_Work request_
Where the material below has a line containing "Više iz rubrike Vesti", start repeating exactly, and keep going through the line containing "direktora Republičkog geodetskog", with no other lines.

_Provided information_

= = = =

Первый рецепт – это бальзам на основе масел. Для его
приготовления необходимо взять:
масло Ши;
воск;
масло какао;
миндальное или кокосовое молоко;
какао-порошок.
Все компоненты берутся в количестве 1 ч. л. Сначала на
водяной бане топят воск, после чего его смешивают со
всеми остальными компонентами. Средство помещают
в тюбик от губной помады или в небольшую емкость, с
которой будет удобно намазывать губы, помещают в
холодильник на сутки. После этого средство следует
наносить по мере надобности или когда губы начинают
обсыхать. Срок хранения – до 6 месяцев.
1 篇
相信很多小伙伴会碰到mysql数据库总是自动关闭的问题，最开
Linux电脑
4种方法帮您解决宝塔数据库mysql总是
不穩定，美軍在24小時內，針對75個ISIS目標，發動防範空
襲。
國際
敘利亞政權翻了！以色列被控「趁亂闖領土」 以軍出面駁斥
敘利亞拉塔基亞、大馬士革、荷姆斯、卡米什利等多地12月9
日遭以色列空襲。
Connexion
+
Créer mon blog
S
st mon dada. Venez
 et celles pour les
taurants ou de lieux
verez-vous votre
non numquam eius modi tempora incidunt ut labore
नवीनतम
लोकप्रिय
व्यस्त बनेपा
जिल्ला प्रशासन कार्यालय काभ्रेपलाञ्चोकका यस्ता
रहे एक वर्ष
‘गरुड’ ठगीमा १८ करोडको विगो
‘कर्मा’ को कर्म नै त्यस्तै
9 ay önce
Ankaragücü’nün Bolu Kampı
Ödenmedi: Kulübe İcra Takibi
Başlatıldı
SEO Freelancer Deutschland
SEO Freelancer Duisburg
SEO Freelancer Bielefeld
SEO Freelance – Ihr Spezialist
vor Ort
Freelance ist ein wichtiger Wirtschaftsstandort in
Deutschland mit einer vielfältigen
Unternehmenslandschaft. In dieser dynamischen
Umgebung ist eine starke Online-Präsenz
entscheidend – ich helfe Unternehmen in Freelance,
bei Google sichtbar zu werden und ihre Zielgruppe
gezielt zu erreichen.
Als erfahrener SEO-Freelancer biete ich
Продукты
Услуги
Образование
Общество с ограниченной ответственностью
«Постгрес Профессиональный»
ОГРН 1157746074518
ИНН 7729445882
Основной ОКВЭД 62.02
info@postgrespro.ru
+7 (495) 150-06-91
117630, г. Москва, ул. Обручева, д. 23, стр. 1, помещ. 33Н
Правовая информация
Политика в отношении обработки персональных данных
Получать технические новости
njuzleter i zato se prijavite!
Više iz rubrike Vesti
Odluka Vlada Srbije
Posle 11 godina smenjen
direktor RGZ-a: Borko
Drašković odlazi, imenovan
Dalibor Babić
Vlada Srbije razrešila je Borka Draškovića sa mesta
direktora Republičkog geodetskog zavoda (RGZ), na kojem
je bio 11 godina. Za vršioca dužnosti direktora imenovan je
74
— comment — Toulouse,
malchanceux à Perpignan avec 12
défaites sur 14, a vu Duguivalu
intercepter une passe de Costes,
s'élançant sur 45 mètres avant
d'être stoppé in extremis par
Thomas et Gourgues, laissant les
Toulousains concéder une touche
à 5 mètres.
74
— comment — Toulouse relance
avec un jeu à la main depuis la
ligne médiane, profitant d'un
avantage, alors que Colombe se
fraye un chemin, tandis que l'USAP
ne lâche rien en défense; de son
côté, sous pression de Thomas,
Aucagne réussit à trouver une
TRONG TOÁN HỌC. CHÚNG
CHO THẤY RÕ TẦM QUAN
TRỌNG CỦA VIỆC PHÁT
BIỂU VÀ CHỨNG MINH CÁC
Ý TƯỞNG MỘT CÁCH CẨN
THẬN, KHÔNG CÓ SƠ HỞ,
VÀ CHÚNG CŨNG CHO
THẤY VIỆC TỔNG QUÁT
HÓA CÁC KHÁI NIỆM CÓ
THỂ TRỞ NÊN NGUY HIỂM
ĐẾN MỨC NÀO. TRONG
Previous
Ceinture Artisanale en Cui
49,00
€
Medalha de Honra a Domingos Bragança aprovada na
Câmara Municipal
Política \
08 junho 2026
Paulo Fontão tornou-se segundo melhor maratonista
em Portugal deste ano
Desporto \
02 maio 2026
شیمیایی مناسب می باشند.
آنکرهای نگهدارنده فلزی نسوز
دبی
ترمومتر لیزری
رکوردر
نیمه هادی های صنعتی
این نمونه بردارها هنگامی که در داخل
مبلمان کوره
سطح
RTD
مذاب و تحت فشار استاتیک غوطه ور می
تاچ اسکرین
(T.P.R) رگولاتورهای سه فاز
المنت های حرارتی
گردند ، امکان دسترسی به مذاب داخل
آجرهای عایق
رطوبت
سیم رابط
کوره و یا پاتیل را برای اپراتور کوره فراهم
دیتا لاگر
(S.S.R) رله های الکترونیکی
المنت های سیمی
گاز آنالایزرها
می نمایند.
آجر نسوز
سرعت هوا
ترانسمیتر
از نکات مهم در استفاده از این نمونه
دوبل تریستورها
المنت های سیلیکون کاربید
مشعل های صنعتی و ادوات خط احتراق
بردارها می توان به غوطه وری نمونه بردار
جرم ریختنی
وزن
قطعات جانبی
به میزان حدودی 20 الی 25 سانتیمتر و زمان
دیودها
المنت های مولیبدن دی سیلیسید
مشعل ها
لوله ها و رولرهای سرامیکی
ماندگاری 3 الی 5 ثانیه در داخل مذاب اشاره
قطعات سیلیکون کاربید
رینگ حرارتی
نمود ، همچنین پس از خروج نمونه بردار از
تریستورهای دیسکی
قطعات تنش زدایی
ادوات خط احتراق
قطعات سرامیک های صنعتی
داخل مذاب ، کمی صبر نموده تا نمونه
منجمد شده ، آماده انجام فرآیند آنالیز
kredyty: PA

= = = =

_Your solution_
Više iz rubrike Vesti
Odluka Vlada Srbije
Posle 11 godina smenjen
direktor RGZ-a: Borko
Drašković odlazi, imenovan
Dalibor Babić
Vlada Srbije razrešila je Borka Draškovića sa mesta
direktora Republičkog geodetskog zavoda (RGZ), na kojem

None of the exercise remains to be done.